- [DOCUMENT PASSAGE]
* * *

Being that he's that old and you don't know his history,the best thing you can do is show him the game you want him to hunt.You'll know pretty quick if he's ever been hunted at all.If he shows some promise,just keep taking him for those walks where the ****/squirrel frequent and give him the chance.If you could live trap a **** let him bay at the cage for a while (if he will),then take him away to calm down for a little bit.Release the **** give him 10-15 minutes to run,bring the dog back an give him a chance to work the track.With an 8 year old hound,it's a hit or miss chance no matter how you do it.Good Luck.


----------



## GREENCOUNTYPETE (Jul 25, 2006)

thanks i will try that , my wife took him to the vet today , heart worm test and such , the vet said no she i fairly sure he is only 5 and that his bum leeg is a birth or very early growth deformality 

he is faster than he first let on he just had to be motivated to chase somthing

will do with the walks 

he tracks the path of the cats that frequent our yard from the east gate to the west gate were they slip beween the post and the gate corner


----------



## Oldcountryboy (Feb 23, 2008)

Hey you all, thanks for the advice! My original plan is to just do a lot of squirrel hunting in the fall months and rabbit hunting during the winter months. Last year was my first year driving the school bus on all those back country dirt roads. In the early mornings I would see squirrels, rabbits, turkeys, deer, and various other wildlife crossing the roads or standing out in the fields. With all that wildlife running around it's got me entering into my second child hood and I want to relive the past of when I use to run the hills with blue ticks, black & tans, and beagles. Of coarse I'm getting to slow and fat to keep up with the **** dogs now days. But I might get one started and let some young fellar do the running. Would really like to get some squirrel and rabbit dogs started and get them into the hands of some young kids. Seems squirrel and rabbit hunting is dying out around here anymore. Kids are too interested in Ipods and Blackberries anymore. Most probably have never ventured out in the woods behind there houses. 

Once again, thanks for the comments. You all got me really encouraged now.

* * *

- [LISTED RECORDS]

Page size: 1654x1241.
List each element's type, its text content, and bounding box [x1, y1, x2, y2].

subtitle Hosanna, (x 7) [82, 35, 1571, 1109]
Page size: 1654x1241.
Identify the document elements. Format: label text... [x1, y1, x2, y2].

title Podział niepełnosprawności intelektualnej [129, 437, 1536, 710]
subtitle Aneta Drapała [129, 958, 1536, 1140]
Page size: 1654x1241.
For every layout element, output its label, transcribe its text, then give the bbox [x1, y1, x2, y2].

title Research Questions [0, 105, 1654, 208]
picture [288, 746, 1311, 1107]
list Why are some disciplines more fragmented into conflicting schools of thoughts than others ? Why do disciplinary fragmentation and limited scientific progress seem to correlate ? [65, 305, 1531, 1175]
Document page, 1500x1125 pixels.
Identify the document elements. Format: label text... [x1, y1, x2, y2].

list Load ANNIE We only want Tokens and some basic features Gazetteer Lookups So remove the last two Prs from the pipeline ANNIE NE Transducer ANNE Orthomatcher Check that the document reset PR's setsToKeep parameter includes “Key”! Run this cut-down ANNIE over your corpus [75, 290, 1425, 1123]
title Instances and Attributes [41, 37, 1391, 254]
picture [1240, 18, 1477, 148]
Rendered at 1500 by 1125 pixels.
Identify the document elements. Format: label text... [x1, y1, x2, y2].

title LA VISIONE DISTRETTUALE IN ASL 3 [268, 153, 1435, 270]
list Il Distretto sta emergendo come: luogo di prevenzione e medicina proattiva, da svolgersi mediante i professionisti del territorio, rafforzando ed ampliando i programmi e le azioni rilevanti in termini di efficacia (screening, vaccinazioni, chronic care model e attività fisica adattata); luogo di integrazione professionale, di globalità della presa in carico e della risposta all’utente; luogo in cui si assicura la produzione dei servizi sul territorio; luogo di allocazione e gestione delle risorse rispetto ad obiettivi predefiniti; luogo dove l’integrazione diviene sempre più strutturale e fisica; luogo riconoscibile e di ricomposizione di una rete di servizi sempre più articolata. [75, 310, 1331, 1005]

* * *

- [REQUIRED ACTIONS]
#1 In the hunting-dog thread, what age did the vet say the dog probably is?
#2 Summarize the hunting-dog thread in three sentences.
#3 Continue the hunting-dog thread from its final post.
The lines have no connection to the hunting-dog thread.

- [EXPECTED OUTPUTS]
#1 The vet said she is fairly sure he is only 5.

#2 One reply advises showing an older dog of unknown history the game you want him to hunt and taking him on walks where squirrels frequent, while warning that with an 8-year-old hound it is hit or miss. The dog's owner reports that the vet believes he is only 5, that his bad leg is a birth or early growth deformity, and that he tracks the path of the cats that cross the yard. Another poster plans to hunt squirrels in the fall and rabbits in the winter, and wants to start squirrel and rabbit dogs and get them into the hands of young kids.

#3
----------



## houndlover (Feb 20, 2009)

Honestly, there is probably zero market for treeing dogs. All you have to do is visit your local shelter and or look up one of the hound rescue groups - they are probably the number one dumped dog out there. I've been training **** and blood hounds for years and a majority of my dogs come to me very young, free, and already willing to hunt (with little training beyond encouragement). Considering that many states have laws against using dogs to legally hunt with, there would be major problems with advertisement. My terrier hunts squirrels and rabbits like a fiend, again, untrained, but when she gets one, she kills it. It's their nature. Would be hard to train out of them.


----------



## Homesteadwi5 (Mar 16, 2008)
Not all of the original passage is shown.